Der Asteroid Itokawa gehört zu den wenigen Kleinkörpern im Sonnensystem die wir aus der Nähe gesehen haben. Im Jahr 2005 erreichte die japanische Raumsonde Hayabusa den Asteroid und machte aus einer Entfernung von 20 Kilometern Bilder mit einer Auflösung von einem Meter. Aber nicht nur das: Hayabusa setzte auch noch eine Landeeinheit auf dem Asteroiden ab, die Bodenproben nahm und wieder zurück flog. Die Raumsonde machte sich mitsamt der Proben auf den Rückflug zur Erde und landete am 13. Juni 2010 in Australien. Eine tolle Mission, die Ende des Jahres hoffentlich mit dem Start der Raumsonde Hayabusa 2 fortgesetzt wird. Aber vorerst gibt es noch genug über das Ziel der ersten Mission zu lernen. Itokawa hat sich als sehr seltsamer Asteroid herausgestellt und die neuesten Beobachtungen der Astronomen zeigen, dass er noch ein Stück seltsamer ist, als man dachte.
Itokawa sieht auch schon etwas seltsam aus:
Irgendwie seltsam zweigeteilt; seltsam “verbogen”; mit seltsamer glatter Oberfläche.

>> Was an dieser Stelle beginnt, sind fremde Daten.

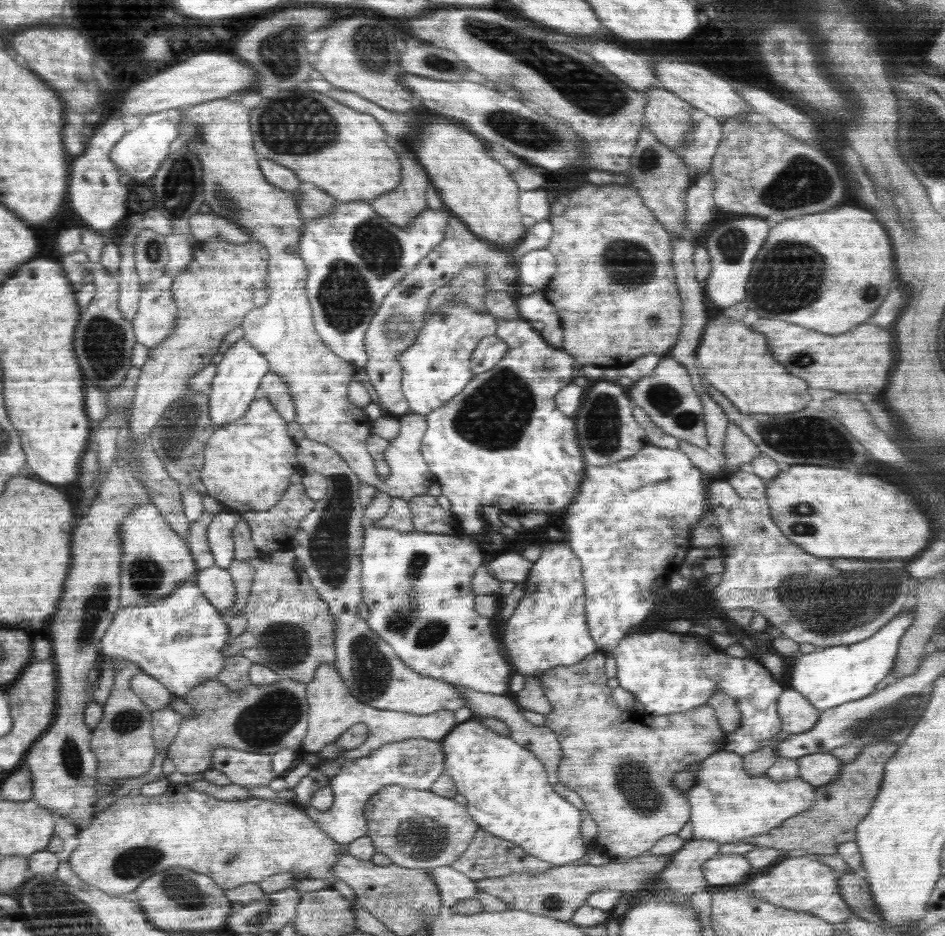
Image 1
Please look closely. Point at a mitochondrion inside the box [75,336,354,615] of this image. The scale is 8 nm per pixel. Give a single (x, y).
(186, 417)

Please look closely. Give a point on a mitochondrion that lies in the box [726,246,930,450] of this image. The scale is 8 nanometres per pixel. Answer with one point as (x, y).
(799, 358)

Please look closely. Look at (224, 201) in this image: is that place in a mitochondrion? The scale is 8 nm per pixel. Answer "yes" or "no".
yes

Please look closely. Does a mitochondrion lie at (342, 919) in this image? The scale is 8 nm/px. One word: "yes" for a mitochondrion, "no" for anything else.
no

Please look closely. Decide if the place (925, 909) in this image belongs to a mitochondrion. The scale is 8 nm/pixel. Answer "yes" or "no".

Itokawa ist ein Paradebeispiel für einen “fliegenden Schutthaufen”. Denn viele Asteroiden sind keine festen Felsklumpen, wie man sich das normalerweise vorstellt, sondern eher lose Ansammlungen aus Staub, Geröll und Gesteinsbrocken. Die einzelnen Bestandteile halten hauptsächlich durch elektromagnetische Kräfte zwischen den einzelnen Molekülen zusammen – ich habe das früher schon mal in einem anderem Artikel sehr ausführlich erklärt. In diesem Artikel habe ich auch den YORP-Effekt erklärt. Dieser Effekt ist mit dem Jarkowski-Effekt verwandt und entsteht durch die unterschiedlich starke Aufwärmung des Asteroiden und die asymmetrische Abgabe dieser Wärme ins All. Die kann dazu führen, dass sich die Rotationsgeschwindigkeit des Asteroiden ändert. Und genau das hat man bei Itokawa gemessen.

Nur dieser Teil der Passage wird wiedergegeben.